Gas-Based Power Generation in India


  • The Centre has directed all gas-based power generating stations to operationalize their plants from May 1 to June 30 given the rise in electricity demand due to an early onset of the heat wave this summer.

India’s Gas-Based Energy Sector

  • The Central Electricity Authority under the Ministry of Power, monitors 62 gas-based power stations, with a total capacity of 23,845 MW using gas as the primary fuel.
  • India’s natural gas demand is expected to rise by 6 percent in 2024 with a rise in consumption in fertilizer units, power generation, and industrial sectors, according to the International Energy Agency (IEA).
  • India is the 4th largest importer of liquefied natural gas (LNG).
  • Significance: Gas-based power plants offer several advantages, including lower emissions and quicker ramp-up times compared to coal-based plants.
  • However, the share of gas-based power generation in India’s total power mix remains relatively small compared to coal and renewable energy sources.

 Need for the Gas-Based Power Generation in India

  • Cleaner Energy Source: Gas-based power generation emits fewer pollutants compared to coal-based power plants, making it a cleaner option, especially in urban areas where air quality is a significant concern.
  • Flexibility and Efficiency: Gas-based power plants are highly efficient and offer greater operational flexibility compared to coal-based plants.
  • Reduced Dependence on Coal: India heavily relies on coal for electricity generation, but diversifying the energy mix with gas can reduce this dependence, enhancing energy security and reducing vulnerability to supply disruptions.
  • Rapid Deployment: Gas-based power plants can be constructed relatively quickly compared to large-scale coal or nuclear plants.
  • This rapid deployment capability makes them a viable option for meeting short-term increases in electricity demand.

 Challenges Faced by the Sector.

  • Import of Natural Gas: India has limited domestic natural gas reserves, and the majority of its natural gas consumption is met through imports.
  • Despite efforts to explore and exploit domestic reserves, India still relies heavily on imported natural gas, primarily from countries like Qatar, Australia, and the United States.
  • Infrastructure Constraints: The development of infrastructure, including pipelines, LNG terminals, and city gas distribution networks, is essential for the efficient transportation and distribution of natural gas.
  • However, the expansion of infrastructure in India has been hampered by factors such as land acquisition issues, regulatory hurdles, and funding constraints.
  • Competitive Pricing: Natural gas competes with other energy sources such as coal, renewable energy, and imported liquefied petroleum gas (LPG) in India.
  • The pricing of natural gas relative to these competing fuels influences its attractiveness for various applications, including power generation, industrial use, and transportation.
  • Environmental Concerns: While natural gas is considered a cleaner alternative to coal and oil, its extraction, transportation, and combustion still produce greenhouse gas emissions.
  • Addressing environmental concerns related to methane leakage, air pollution, and carbon emissions is crucial for the sustainable development of the gas-based energy sector.

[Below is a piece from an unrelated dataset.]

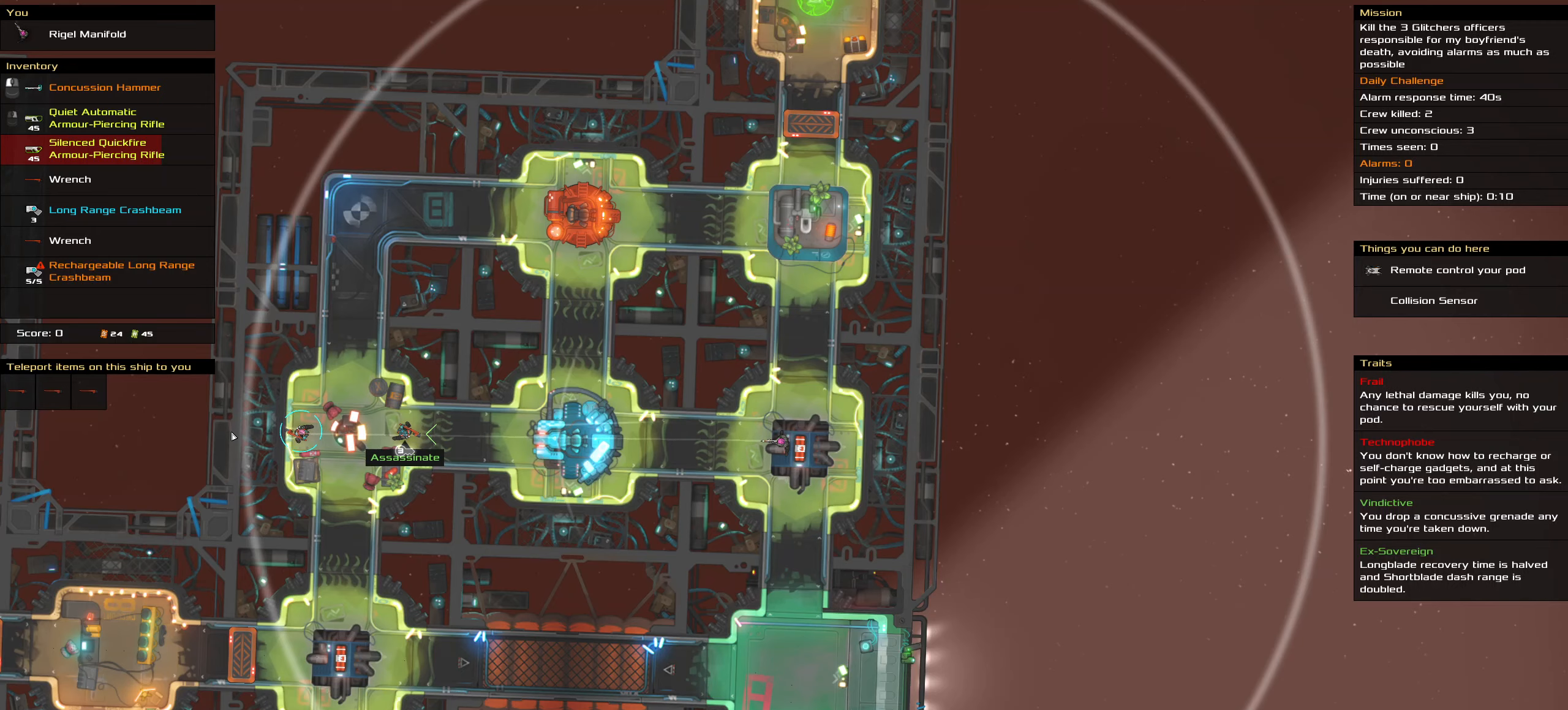
{"keys": [], "mouse": ["right"], "events": []}
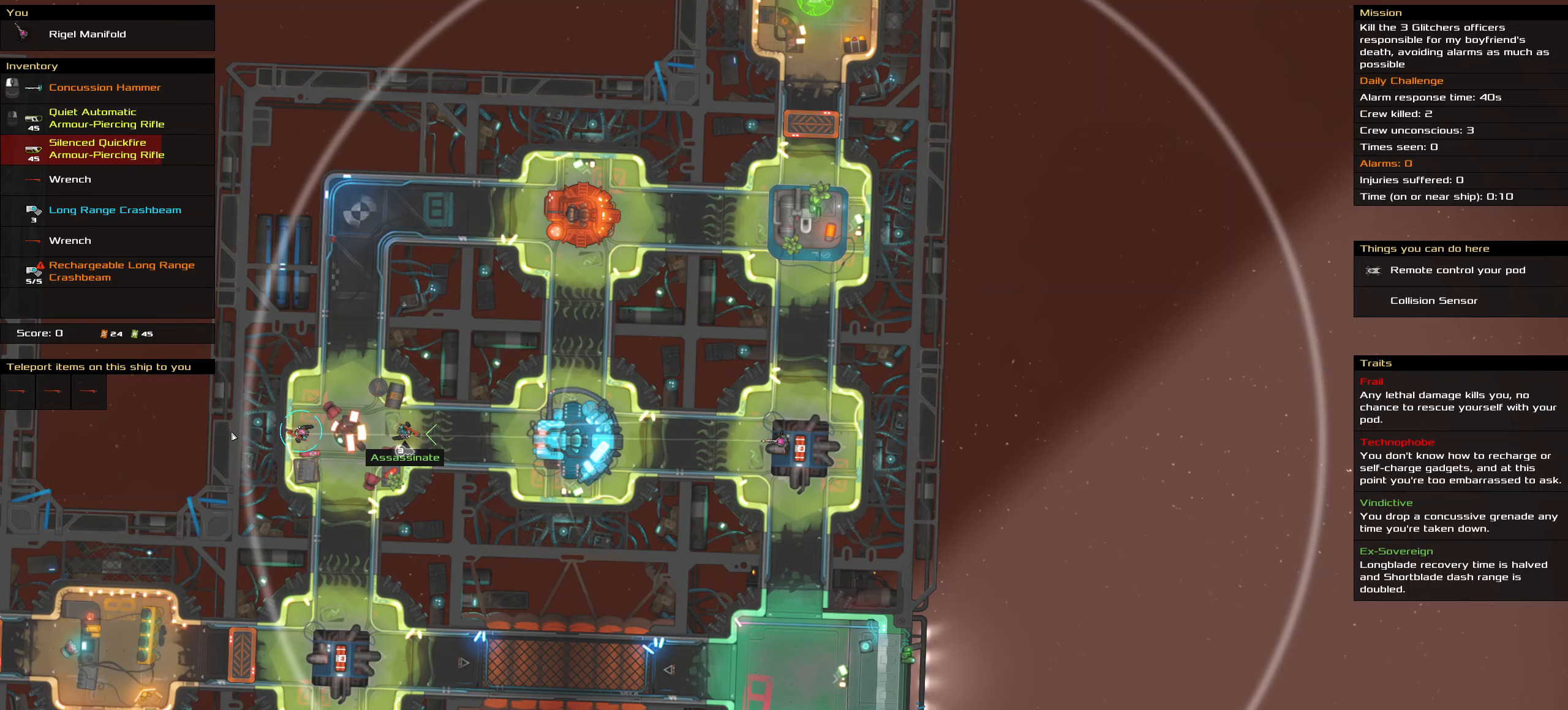
{"keys": ["ctrl_l"], "mouse": [], "events": [[183, "mouse_right", "up"], [200, "ctrl_l", "down"], [250, "space", "down"], [433, "space", "up"]]}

Government Initiatives to Increase Gas-Based Energy

  • Infrastructure Development: A total of 23,391 km of the natural gas pipeline is operational and about 4,125 km of the gas pipeline is under construction as of Feb 2024.
  • Target to increase the pipeline coverage by ~54% to 34,500 km by 2024-25 and to connect all the states with the trunk natural gas pipeline network by 2027.
  • Pradhan Mantri Urja Ganga (PMUG): Launched in 2016, PMUG aims to develop the natural gas pipeline infrastructure in eastern India, connecting gas sources and major demand centers.
  • The project involves the construction of a pipeline connecting Uttar Pradesh to West Bengal, passing through Bihar, Jharkhand, and Odisha.
  • City Gas Distribution (CGD) Network Expansion: The government has been promoting the expansion of CGD networks across India to increase access to piped natural gas (PNG) for households, industries, and commercial establishments
  • Under the CGD bidding rounds, licenses are awarded to entities for developing CGD networks in geographical areas identified by the Petroleum and Natural Gas Regulatory Board (PNGRB).
  • Natural Gas Marketing Reforms: The government has introduced reforms in the marketing of natural gas to enhance transparency, promote competition, and attract investment in the sector.
  • Gas Price Rationalization: Reforms such as the New Domestic Gas Pricing Guidelines (2014) and the introduction of the Hydrocarbon Exploration and Licensing Policy (HELP) have aimed to provide pricing incentives for domestic gas producers while balancing the interests of consumers.
  • Natural Gas Infrastructure Development Fund (NGIDF): The government has set up the NGIDF to provide financial support for the development of natural gas infrastructure in India.
  • Promotion of LNG Imports and Terminals: The government has encouraged investment in LNG import terminals to diversify gas supply sources and enhance energy security.